## Given data
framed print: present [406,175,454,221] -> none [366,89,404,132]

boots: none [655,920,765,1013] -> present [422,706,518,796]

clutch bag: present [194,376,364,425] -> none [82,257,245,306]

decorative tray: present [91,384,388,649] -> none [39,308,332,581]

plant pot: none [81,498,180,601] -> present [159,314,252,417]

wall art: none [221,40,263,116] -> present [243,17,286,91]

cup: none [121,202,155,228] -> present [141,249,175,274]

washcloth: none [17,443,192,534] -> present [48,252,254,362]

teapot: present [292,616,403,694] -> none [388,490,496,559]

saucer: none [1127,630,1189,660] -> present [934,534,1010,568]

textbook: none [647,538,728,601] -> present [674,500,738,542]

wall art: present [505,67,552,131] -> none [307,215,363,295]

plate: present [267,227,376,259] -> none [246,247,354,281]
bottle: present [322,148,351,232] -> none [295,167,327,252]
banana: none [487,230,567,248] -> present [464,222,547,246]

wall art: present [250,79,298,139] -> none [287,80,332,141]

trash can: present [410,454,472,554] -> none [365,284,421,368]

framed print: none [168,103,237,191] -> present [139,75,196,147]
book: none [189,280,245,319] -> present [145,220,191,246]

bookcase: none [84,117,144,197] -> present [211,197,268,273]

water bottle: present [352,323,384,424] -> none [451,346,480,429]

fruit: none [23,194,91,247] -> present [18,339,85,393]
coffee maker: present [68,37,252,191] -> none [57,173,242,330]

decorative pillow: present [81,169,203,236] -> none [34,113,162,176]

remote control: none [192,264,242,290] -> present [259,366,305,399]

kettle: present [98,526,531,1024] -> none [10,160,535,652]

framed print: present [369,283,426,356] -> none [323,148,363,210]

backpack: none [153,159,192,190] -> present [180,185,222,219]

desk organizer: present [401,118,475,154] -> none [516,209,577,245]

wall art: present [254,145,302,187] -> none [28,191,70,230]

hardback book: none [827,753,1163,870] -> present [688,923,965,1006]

## Task directions
The answer must be an exact copy of every record above.

## Response to this task
framed print: present [406,175,454,221] -> none [366,89,404,132]

boots: none [655,920,765,1013] -> present [422,706,518,796]

clutch bag: present [194,376,364,425] -> none [82,257,245,306]

decorative tray: present [91,384,388,649] -> none [39,308,332,581]

plant pot: none [81,498,180,601] -> present [159,314,252,417]

wall art: none [221,40,263,116] -> present [243,17,286,91]

cup: none [121,202,155,228] -> present [141,249,175,274]

washcloth: none [17,443,192,534] -> present [48,252,254,362]

teapot: present [292,616,403,694] -> none [388,490,496,559]

saucer: none [1127,630,1189,660] -> present [934,534,1010,568]

textbook: none [647,538,728,601] -> present [674,500,738,542]

wall art: present [505,67,552,131] -> none [307,215,363,295]

plate: present [267,227,376,259] -> none [246,247,354,281]
bottle: present [322,148,351,232] -> none [295,167,327,252]
banana: none [487,230,567,248] -> present [464,222,547,246]

wall art: present [250,79,298,139] -> none [287,80,332,141]

trash can: present [410,454,472,554] -> none [365,284,421,368]

framed print: none [168,103,237,191] -> present [139,75,196,147]
book: none [189,280,245,319] -> present [145,220,191,246]

bookcase: none [84,117,144,197] -> present [211,197,268,273]

water bottle: present [352,323,384,424] -> none [451,346,480,429]

fruit: none [23,194,91,247] -> present [18,339,85,393]
coffee maker: present [68,37,252,191] -> none [57,173,242,330]

decorative pillow: present [81,169,203,236] -> none [34,113,162,176]

remote control: none [192,264,242,290] -> present [259,366,305,399]

kettle: present [98,526,531,1024] -> none [10,160,535,652]

framed print: present [369,283,426,356] -> none [323,148,363,210]

backpack: none [153,159,192,190] -> present [180,185,222,219]

desk organizer: present [401,118,475,154] -> none [516,209,577,245]

wall art: present [254,145,302,187] -> none [28,191,70,230]

hardback book: none [827,753,1163,870] -> present [688,923,965,1006]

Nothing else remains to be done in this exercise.